In a recent project, Bedert had come across what he saw as a good candidate for a property to focus on. In arithmetic progressions, there are many groups of numbers that have the same sum. For instance, in the set of even numbers (which is an arithmetic progression), 4 + 8 has the same sum as both 2 + 10 and 2 + 4 + 6. Bedert thought it might be enough to show that sets with a small Littlewood norm always obey this property.
Within a couple of weeks, he’d succeeded in proving that the property was true. But would the result give him the level of similarity to arithmetic progressions that he needed to prove the sum-free sets conjecture?
“I was definitely excited,” he said. “Then I realized there was still so much more work to do.”
Waves of Progress
First, Bedert showed that any set with a small Littlewood norm could be “mapped” to a second set that bore an even closer resemblance to arithmetic progressions. He suspected that it was in these new sets that he would find large sum-free subsets.
The final task was to actually show what the size of such a sum-free subset would be. “Over the Christmas break, I was obsessively thinking about this problem,” Bedert said. “By New Year’s, I still hadn’t found the final piece of the puzzle.”
Then, a few days after he returned to Oxford in January, it came to him. “I’m not sure where it came from,” he said. “Maybe these ideas stir in your mind for a while, and then [you] finally get something out that works.”
He represented the structure of his sets using a tool called the Fourier transform, and then modified a 1981 proof to show that some of the individual components of that representation must have a large Littlewood norm. Since Bourgain had already shown how to handle sets with large Littlewood norms, that completed the proof.

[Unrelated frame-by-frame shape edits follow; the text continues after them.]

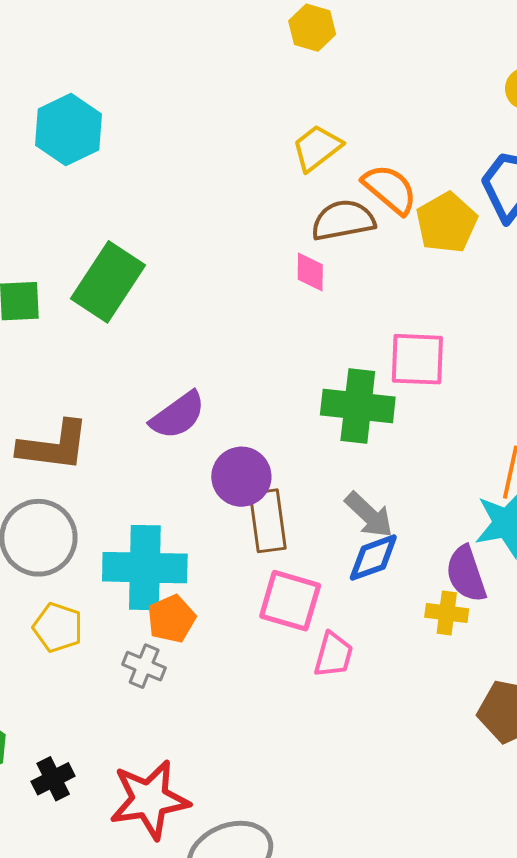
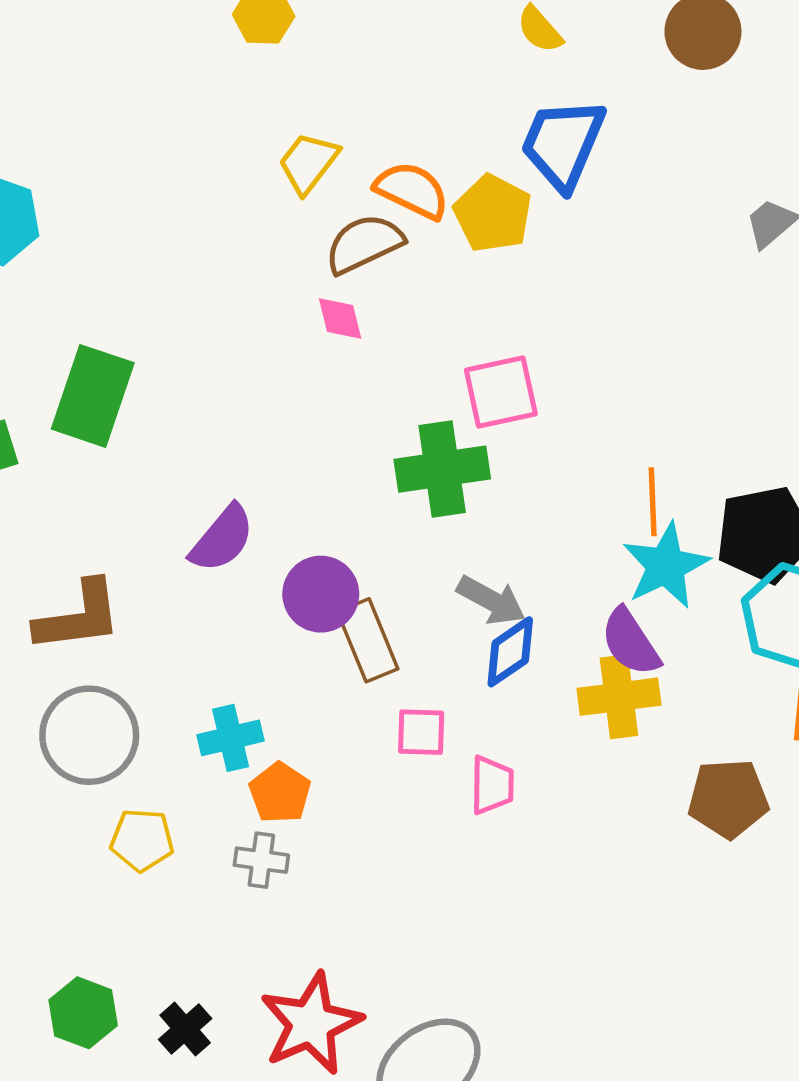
cyan cross: (145, 568) -> (231, 738), size x0.6
pink square: (290, 601) -> (421, 732), size x0.7
yellow cross: (447, 613) -> (619, 697), size x1.5

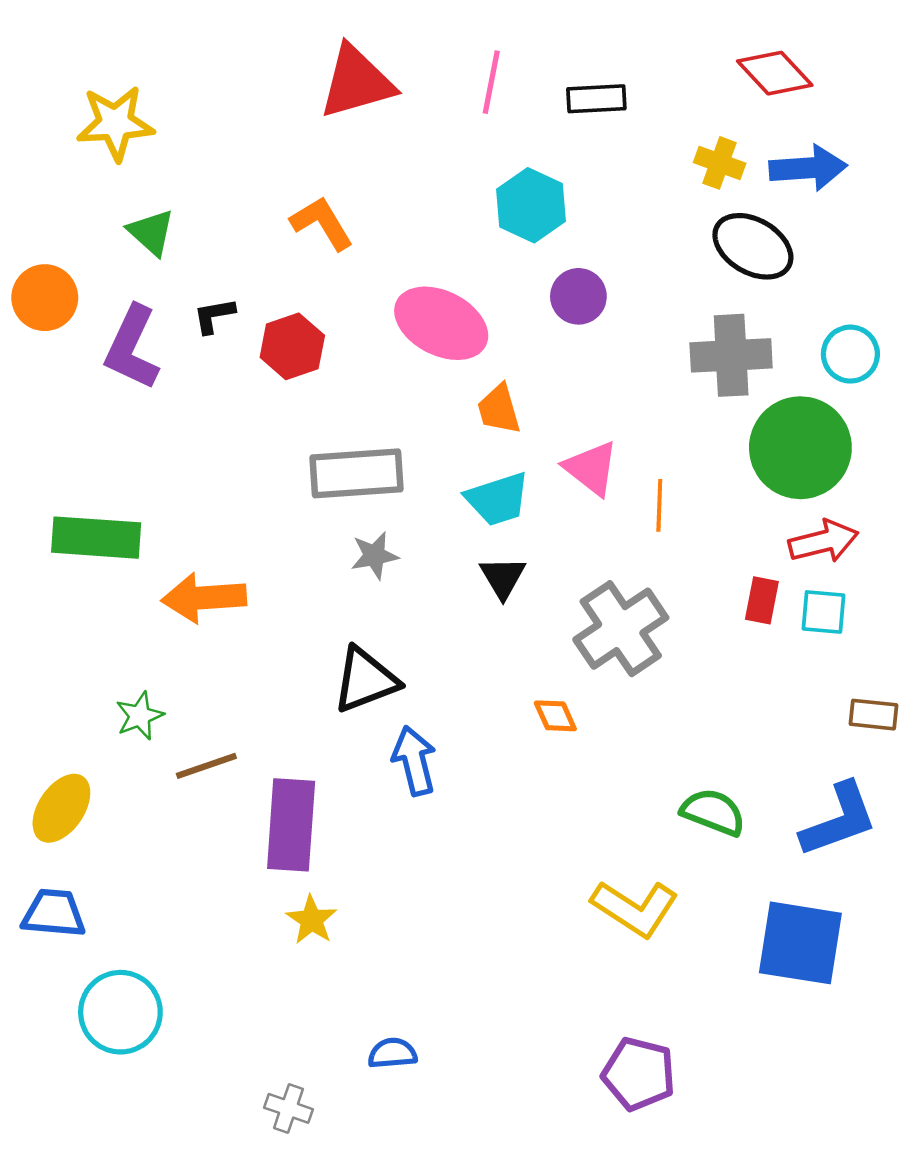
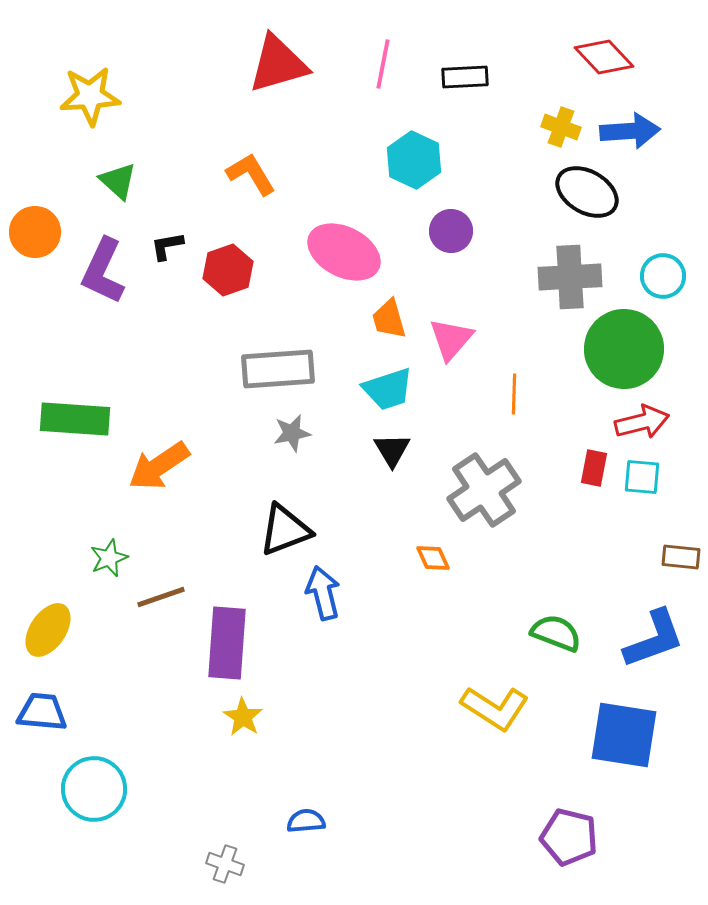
pink triangle: (591, 468) -> (451, 339), moved, turned 33
orange arrow: (204, 598) -> (159, 466), turned -30
purple pentagon: (639, 1074) -> (569, 837), moved

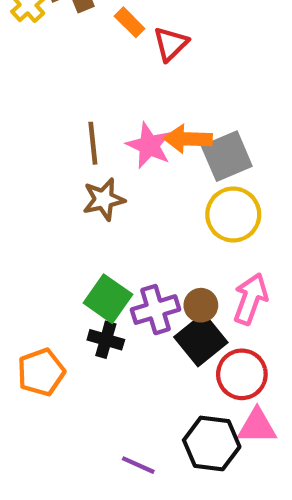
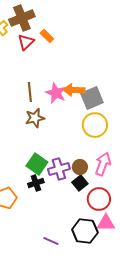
red triangle: (171, 44) -> (26, 42), moved
black cross: (106, 340) -> (36, 183), turned -35
black square: (201, 340) -> (80, 183), size x0.7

In the end, Bedert showed that any set of N integers has a sum-free subset with at least N/3 + log(log N) elements. For many values of N, this gives you a sum-free subset that’s only slightly bigger than Erdős’ average size of N/3. Even if N is as large as 10100, for example, log(log N) is only around 5. But as N inches toward infinity, so does the difference in Bedert’s and Erdős’ bounds — thus settling the conjecture.
“It’s a really amazing result,” said Yifan Jing of Ohio State University. Jing, who was also mentored by Green, credits the achievement to Bedert’s intense focus. “Benjamin really went in depth to modify Bourgain’s proof and make it work,” he said. “He spends much more time than other people on the same problem.”
There’s still more to understand about sum-free subsets — and therefore about the extent to which addition influences the structure of the integers. For instance, Bedert’s result resolves the question of whether the largest sum-free subset gets infinitely bigger than N/3. But mathematicians don’t know precisely how fast that deviation can grow. Thanks to a 2014 paper by Green and two colleagues, they know that the deviation is slower-growing than N. But, Green said, “there remains a massive gap” between that upper bound of N and Bedert’s lower bound of log(log N).
The work also provides new insight into sets that have a small Littlewood norm. Such sets are fundamental objects in the field of analysis but are very difficult to study. Bedert’s result has helped mathematicians better understand their structure, which Green and others now hope to continue to explore. “It’s beautiful, it’s interesting, it feels natural,” Eberhard said. “You want to solve a mystery, don’t you?”
For Sahasrabudhe, the takeaway is simple. “Old and difficult problem solved by brilliant kid,” he said. “The stuff he’s building on, it’s subtle and hard to work with. It’s a really pretty result.”